Posted at 9:24 PM, Feb 03, 2017
and last updated 2017-02-03 21:27:27-05

CINCINNATI - Pastors endorsing candidates from the podium has been banned for over 50 years since the Johnson Amendment went into law. But it won't stay that way for much longer if President Trump has his way.

Pastor Damon Lynch Jr.

Trump vowed to "destroy" the law during remarks at the National Prayer Breakfast. And Pastor Damon Lynch Jr. of New Jerusalem Baptist Church thinks he knows why.

"I think he wants to broaden it because there are a lot of conservative preachers and conservative people who voted for him, and I think it's probably in his best interest to get that situation reduced," Lynch said.

The Johnson Amendment is a 1954 law that prohibits preachers from endorsing or opposing political candidates from the pulpit. If they do, the church could lose its tax exempt status.

When he's in the pulpit, Pastor Lynch says he keeps his political views to himself.

"Because there are people in my congregation who are Republican and Democrat and independent,  so therefore we deal with political education," he said.  "We tell them how to vote, when to vote, but we never tell them from the pulpit who to vote for."

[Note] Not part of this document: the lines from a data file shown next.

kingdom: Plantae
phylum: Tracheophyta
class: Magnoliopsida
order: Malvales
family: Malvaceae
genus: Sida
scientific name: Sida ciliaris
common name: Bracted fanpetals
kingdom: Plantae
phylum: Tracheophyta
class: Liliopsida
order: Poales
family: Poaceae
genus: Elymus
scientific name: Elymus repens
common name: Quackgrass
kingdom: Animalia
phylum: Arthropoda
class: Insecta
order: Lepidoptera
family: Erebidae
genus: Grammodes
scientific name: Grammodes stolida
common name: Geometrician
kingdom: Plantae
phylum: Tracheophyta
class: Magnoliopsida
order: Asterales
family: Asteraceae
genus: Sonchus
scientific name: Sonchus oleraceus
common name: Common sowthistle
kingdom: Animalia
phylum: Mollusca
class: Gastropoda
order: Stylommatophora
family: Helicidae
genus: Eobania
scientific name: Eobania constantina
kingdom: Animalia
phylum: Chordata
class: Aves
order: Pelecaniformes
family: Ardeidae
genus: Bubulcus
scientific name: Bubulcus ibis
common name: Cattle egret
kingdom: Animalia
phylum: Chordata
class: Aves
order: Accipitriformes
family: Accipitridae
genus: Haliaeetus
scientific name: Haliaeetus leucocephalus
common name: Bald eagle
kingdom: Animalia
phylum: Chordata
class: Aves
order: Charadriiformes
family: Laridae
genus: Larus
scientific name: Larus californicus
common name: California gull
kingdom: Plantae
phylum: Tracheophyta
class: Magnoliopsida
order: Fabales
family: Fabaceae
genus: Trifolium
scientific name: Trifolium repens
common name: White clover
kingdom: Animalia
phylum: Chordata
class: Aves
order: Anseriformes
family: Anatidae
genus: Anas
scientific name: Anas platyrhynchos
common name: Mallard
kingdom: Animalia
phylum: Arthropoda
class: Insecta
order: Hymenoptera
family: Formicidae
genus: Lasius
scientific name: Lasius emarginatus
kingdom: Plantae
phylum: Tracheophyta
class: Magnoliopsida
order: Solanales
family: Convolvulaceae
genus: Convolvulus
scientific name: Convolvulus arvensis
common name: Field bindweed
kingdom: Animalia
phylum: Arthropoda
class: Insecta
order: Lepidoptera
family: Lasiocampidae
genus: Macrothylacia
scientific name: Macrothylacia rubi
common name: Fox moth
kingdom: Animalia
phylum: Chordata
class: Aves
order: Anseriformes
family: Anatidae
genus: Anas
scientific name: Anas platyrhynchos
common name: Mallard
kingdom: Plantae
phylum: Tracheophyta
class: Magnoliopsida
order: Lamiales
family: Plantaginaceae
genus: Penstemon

The President's intentions fulfill a campaign vow and appeals to the religious right. But Dan Schneider of the First Unitarian Church says that's a bad idea.

"Like many churches, we look to unite people and not divide them, and I think dividing people according to what political candidate you're going to support is not a good thing," Schneider  said.

For Schneider, there's another issue at work here.

"We have a separation of church and state in this country that we adhere to and we think it's important to be who we are and not be involved in partisan politics. It's just a mistake," he said.

The Archdiocese of Cincinnati relies on the U.S. Conference of Catholic Bishops' guidelines prohibiting endorsements. Likewise, Crossroads Community Church doesn't endorse or oppose political candidates.

Changing the Johnson Amendment would require an act of Congress.